Exercise details: Every line of the listing that holds the word "elbow" should be returned.

[Provided data — start]

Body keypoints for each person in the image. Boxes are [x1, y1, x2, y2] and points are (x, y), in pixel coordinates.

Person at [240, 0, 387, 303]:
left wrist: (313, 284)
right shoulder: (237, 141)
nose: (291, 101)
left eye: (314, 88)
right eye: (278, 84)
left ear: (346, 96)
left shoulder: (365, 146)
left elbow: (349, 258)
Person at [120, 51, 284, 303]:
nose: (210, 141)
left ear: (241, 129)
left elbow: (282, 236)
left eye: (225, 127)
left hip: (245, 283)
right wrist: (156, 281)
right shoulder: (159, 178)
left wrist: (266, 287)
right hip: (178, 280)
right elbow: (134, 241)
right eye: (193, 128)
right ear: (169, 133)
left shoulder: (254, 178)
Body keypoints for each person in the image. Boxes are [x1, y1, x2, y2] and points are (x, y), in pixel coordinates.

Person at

[Provided data — finish]
[Provided data — start]

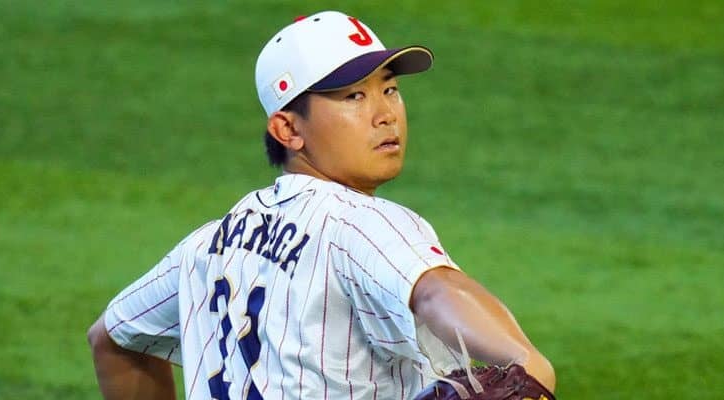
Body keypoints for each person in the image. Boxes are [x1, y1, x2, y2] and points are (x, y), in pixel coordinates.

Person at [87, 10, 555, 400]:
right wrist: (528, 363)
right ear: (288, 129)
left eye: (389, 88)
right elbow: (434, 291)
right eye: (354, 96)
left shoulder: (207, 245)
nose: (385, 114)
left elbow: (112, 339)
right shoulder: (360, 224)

[Provided data — finish]
[Provided data — start]

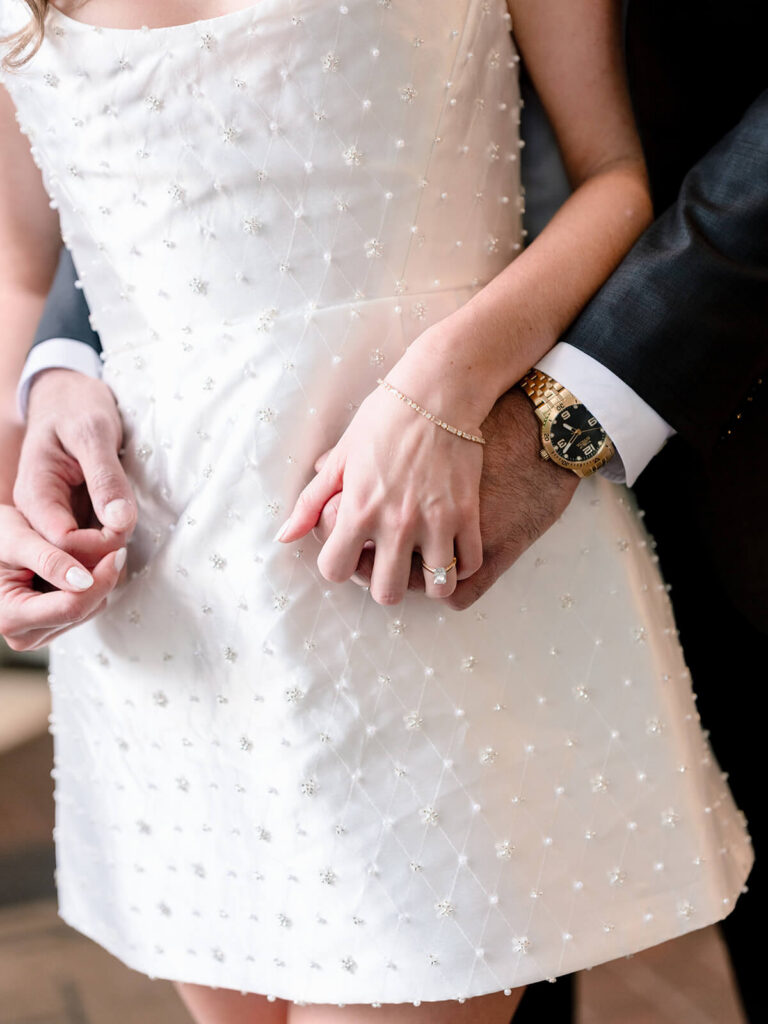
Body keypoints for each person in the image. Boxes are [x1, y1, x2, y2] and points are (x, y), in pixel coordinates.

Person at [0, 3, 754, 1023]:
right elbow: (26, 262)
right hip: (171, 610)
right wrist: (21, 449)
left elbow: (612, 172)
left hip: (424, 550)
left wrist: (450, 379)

[Provided data — finish]

Written solution:
left elbow: (349, 258)
left elbow: (282, 236)
right elbow: (134, 241)
right elbow: (434, 291)
left elbow: (112, 339)
right elbow: (26, 262)
left elbow: (612, 172)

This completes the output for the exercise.